## DOCUMENT SECTION
BEGIN

The 2023 Small Business Profile from the Small Business Administration (SBA) reveals that approximately 2.2 million small businesses operate in New York, making up 99.8% of all companies in the state. Forming a Limited Liability Company could be an excellent choice if you aspire to join this thriving community. LLCs offer operational flexibility, personal liability protection, and various other benefits.
Our guide will explain how to start an LLC in New York, detailing state requirements, step-by-step procedures, and significant tax considerations.
Step 1: Name your Newyork LLC
Step 2: Choose a Registered Agent
Step 3: File an Articles of Organization
Step 4: Received a Certificate From the State
Step 5: Create an Operating Agreement
Step 6: Get an Employer Identification Number
Step 1: Name your Newyork LLC
When starting an LLC in NY, you’ll need to choose a name that adheres to New York’s specific naming requirements:

- Inclusion of Required Terms: Your business name must include “Limited Liability Company” or “L.L.C.”
- Uniqueness: The name must be distinguishable from existing businesses in the state. The Secretary of State’s website allows you to check name availability. For a search, visit this link.
- Restrictions on Government-Related Terms: The name cannot contain terms associated with government agencies (e.g., State Department, CIA, FBI, Treasury).
- Restricted Words: Certain words (bank, lawyer, attorney, credit union) may require additional documentation and licenses.
For a complete list of New York’s naming rules, see the comprehensive guidelines provided by the state.

END

## TASK ITEM
Retype the passage from the New York LLC guide between "- Inclusion of" and "visit this link.", inclusive, without any changes.

## DATA EXCERPT
BEGIN

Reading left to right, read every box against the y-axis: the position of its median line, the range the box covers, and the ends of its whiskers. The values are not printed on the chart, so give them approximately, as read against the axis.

END

## REPLY TO THE TASK
- Inclusion of Required Terms: Your business name must include “Limited Liability Company” or “L.L.C.”
- Uniqueness: The name must be distinguishable from existing businesses in the state. The Secretary of State’s website allows you to check name availability. For a search, visit this link.